I didn't see any threads on Braid's themes yet and was hoping to spur some sort of discussion on the subject. While I'm not going to pretend to have a sold story down, there are some themes that are definitely pushed into your face over the course of the game.
The title of the game, Braid, is mentioned at least twice in the game, both times attached to some sort of violence. Once, early in the game, "the princess' braid" lashes at Tim. Also, if you read the hidden texts (those that only appear in the epilogue cloud world when 1. a red book is open and 2. Tim is standing on a spot that emotes an angelic note) at the end of the game, the candy shop story talks of Tim pulling violently at his mother's braid in an effort to get the forbidden candy/scientific tools. You could probably infer some mommy issues in this linkage, but I haven't really thought about that too much.
What got me more curious about the name Braid is that there's a professor Donald Braid from Butler who wrote an article, "Doing Good Physics": Narrative and Innovation in Research which is apparently about learning from past successes and failures in physics. In particular, from what I've found (I've not read the article, I just finished Braid and googled some of my ideas about the game) there's mention of avoiding danger and embarrassment by learning through others' past experiences. There are repeated themes of learning from mistakes throughout Braid. It's the bulk of the story leading into level 2, in fact.
Now, I've gone from the name Braid to this professor's article from 2006, and that kind of ties back into some of the more in your face themes that the game offers. Donald Braid was writing about physics. The game pretty clearly depicts the Manhattan project by the epilogue. The whole "now we're all sons of bitches" line and depiction of a bomb being tested in the desert. Also, the narrative mentions Manhattan as a setting of what I assume is Tim's adult life. When he's running through the city with a girl not called "the princess."
Finally, "the princess" is depicted as (abstractly) some sort of glimmering hope that will bring peace and happiness to not just Tim, but the entire world. In the epilogue, "the princess" is the atomic bomb. It's pretty clear when you read the hidden text (that you need the angelic voices to read) on the screen that quotes Oppenheimer.
Anyhow, I just wanted to touch on that one train of circular thought. The game is a story and a warning about a fictional man behind the atomic bomb. He works his whole life, socially awkward, looking for this one unattainable goal of the princess. Whether this goal changes over time and eventually becomes world peace via the bomb, or is world peace via some avenue for Tim's entire life, or is just this ever changing goal of doing something great or finding something better, it seems clear by the end that Tim is looking for world peace. What's interesting about this is the epilogue of world 1 (the final world). This would lead me to believe that the entire game that you played prior to world 1 (worlds 2-6) are actually David Lynch-ish pseudo-realities constructed in the protangonist's own mind to cope with the horror he unleashed via his quest for something noble and great (assuming peace was Tim's goal and the bomb was his means). This also makes sense in that the memories are cloudy and vague. They're sometimes idealistic. They're almost certainly metaphors. Tim needs to piece together the puzzles that are his memories.

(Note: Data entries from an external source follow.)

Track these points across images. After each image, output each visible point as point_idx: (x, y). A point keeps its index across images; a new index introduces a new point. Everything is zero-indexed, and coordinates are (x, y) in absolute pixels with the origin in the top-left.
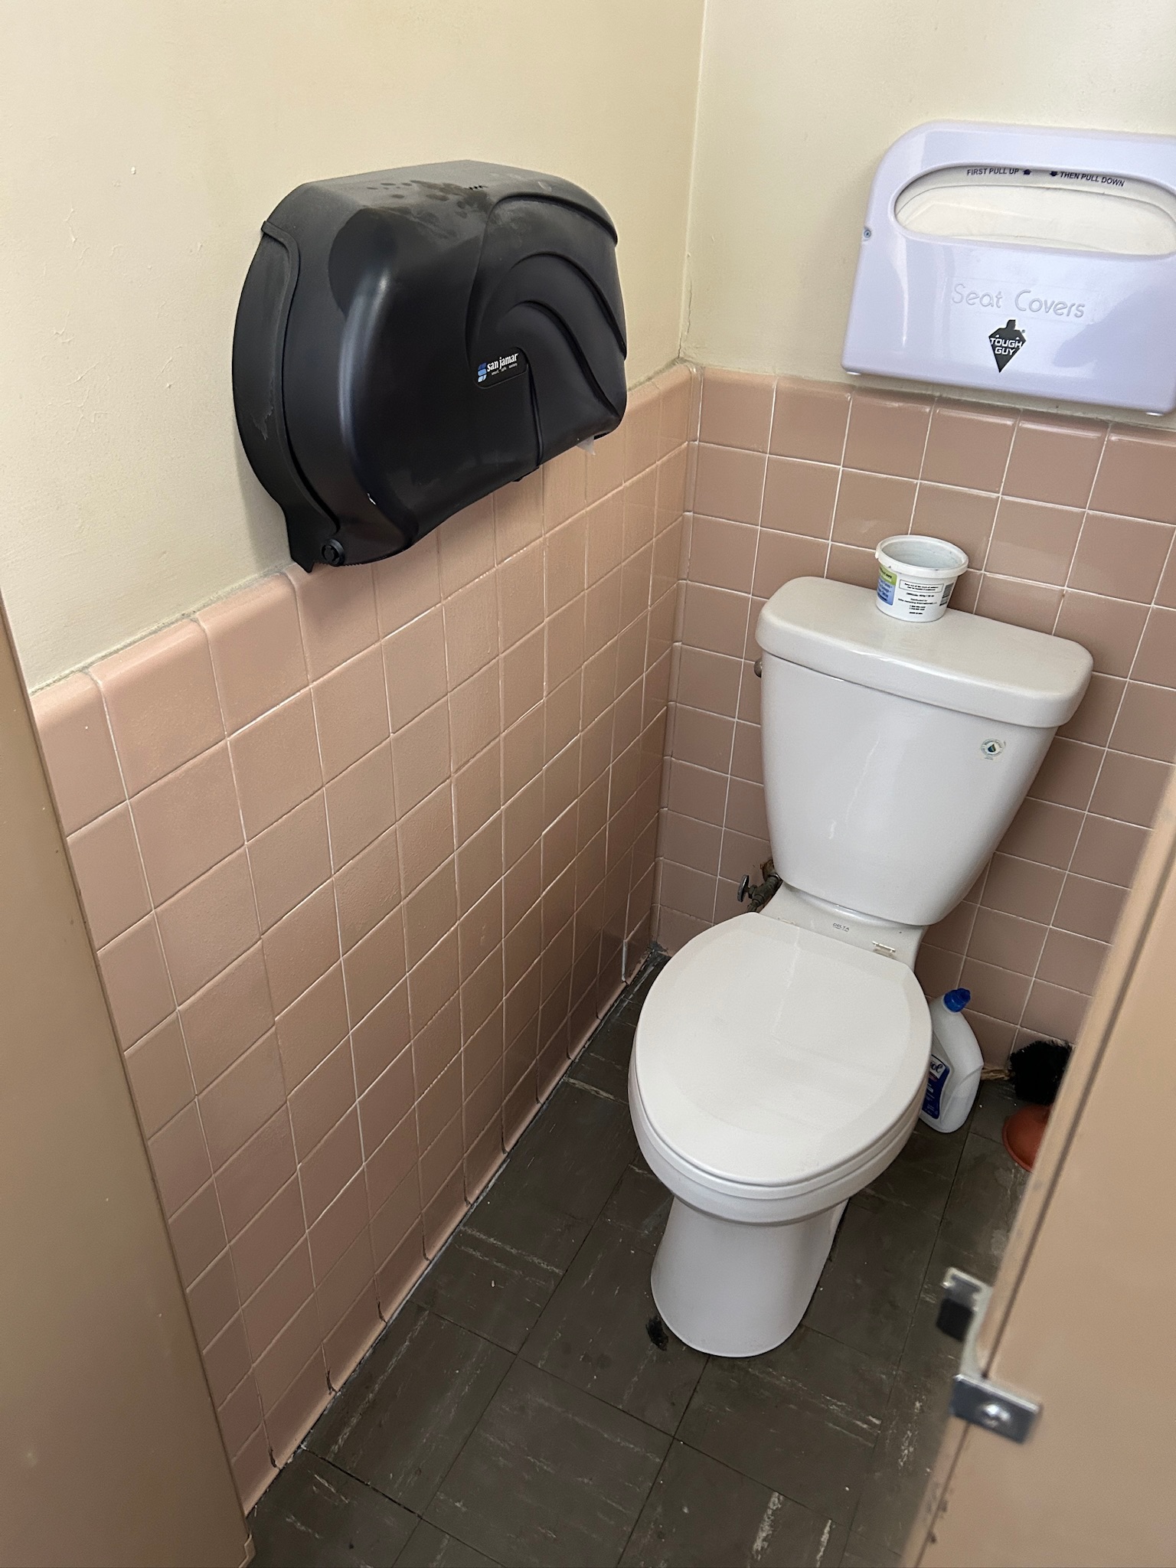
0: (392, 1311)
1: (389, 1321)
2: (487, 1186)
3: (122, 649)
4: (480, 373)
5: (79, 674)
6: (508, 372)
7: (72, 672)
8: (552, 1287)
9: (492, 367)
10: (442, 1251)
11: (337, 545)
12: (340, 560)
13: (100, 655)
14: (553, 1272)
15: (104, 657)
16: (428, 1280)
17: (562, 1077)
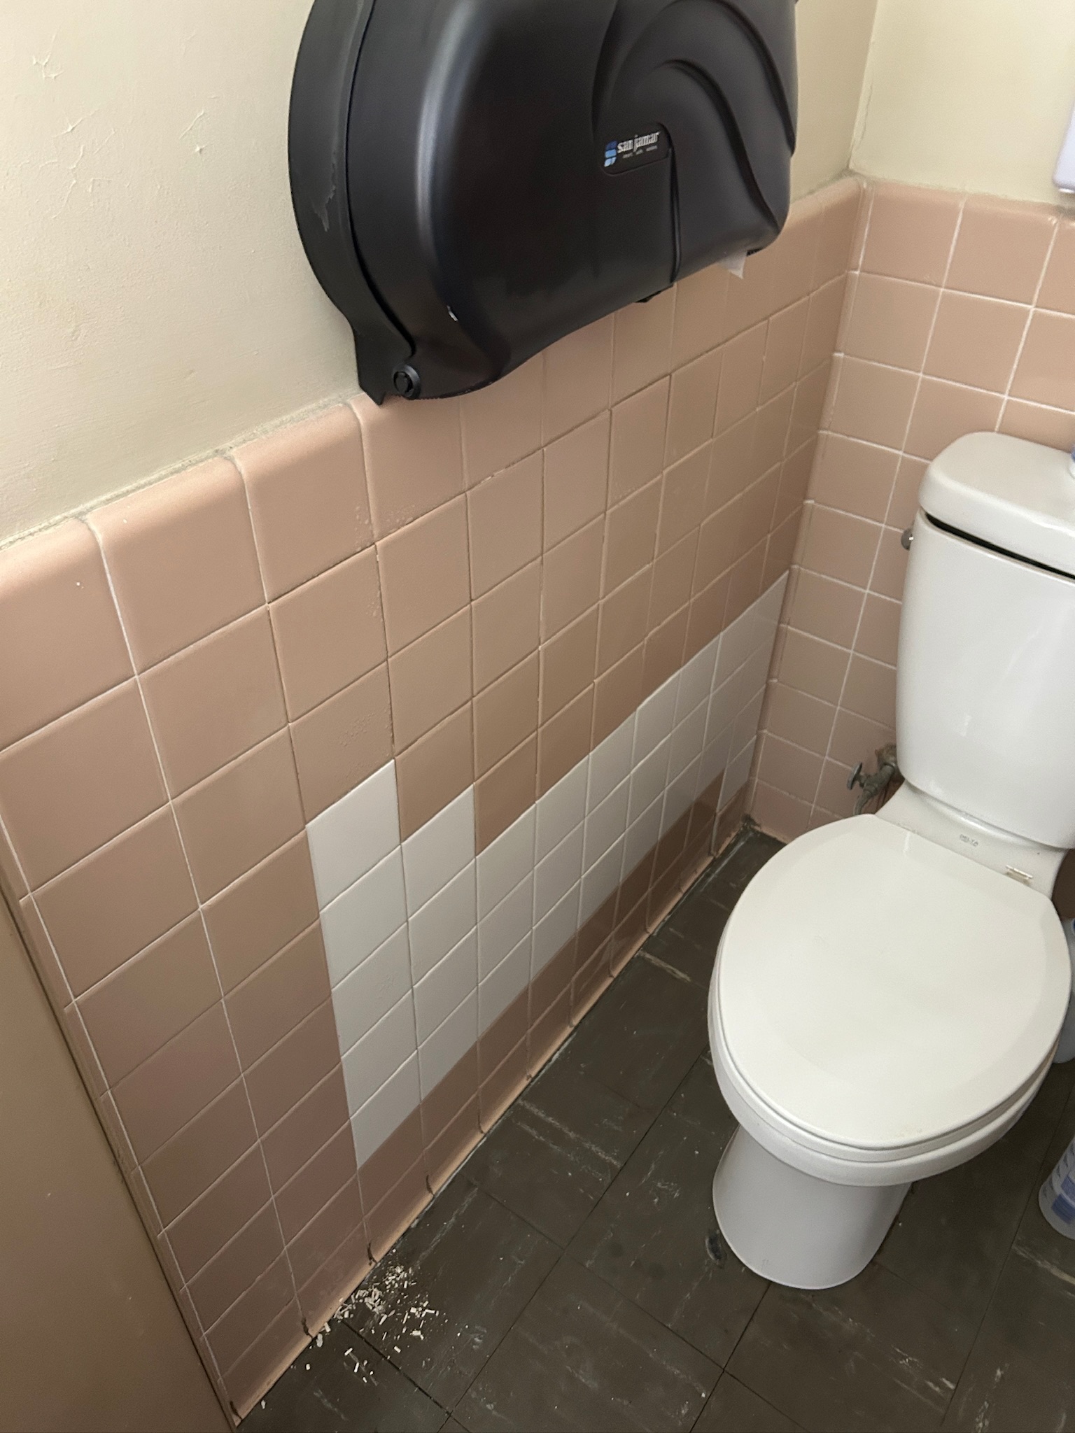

On an absolute final note, I suppose the last scene of gameplay makes sense in this light. Tim enters a cave and sees this villain with a woman in his arms. She runs away looking for help as this villain demands that she return and throws a tantrum shaking the earth he stands on. Tim runs towards this damsel in distress with the goal of saving her. I believe she represents humanity. She's not the princess at all. the princess is only an idea. He runs through the cave, trying to rescue her as she helps him along from above ground. The entire time, this massive explosion of flames chases our hero Tim. But when we get the end and realize that Tim was actually the threat, the woman (humanity) runs from Tim, the real villain, into the waiting arms of her white knight. She drops all the traps she can at the villian Tim en route to her waiting hero. This scene, would then be the realization that Tim isn't bringing the princess to the world, he's not making it a better place, he's the monster bringing upon destruction. That's world 1. That's how it all begins. That's what happens prior to Tim walking across a flaming city into his house, trying to piece his mind back together (as the game started when you first turned it on).